Assigned task:
Repeat each record exactly, skipping the pictures.

[Collected data entries]
Segment Open
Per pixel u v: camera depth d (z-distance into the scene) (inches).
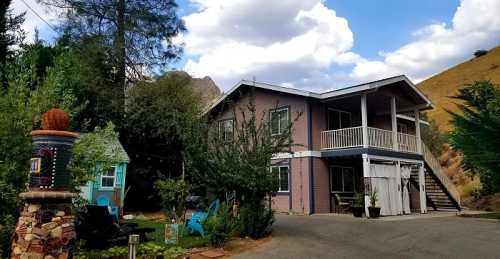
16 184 291.9
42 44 668.7
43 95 320.8
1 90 322.0
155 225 532.7
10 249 274.1
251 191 436.5
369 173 668.1
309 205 719.7
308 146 735.7
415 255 354.0
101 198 570.6
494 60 2635.3
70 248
Segment Closed
Task output:
Per pixel u v: camera depth d (z-distance into the scene) (inches).
16 184 291.9
42 44 668.7
43 95 320.8
1 90 322.0
155 225 532.7
10 249 274.1
251 191 436.5
369 173 668.1
309 205 719.7
308 146 735.7
415 255 354.0
101 198 570.6
494 60 2635.3
70 248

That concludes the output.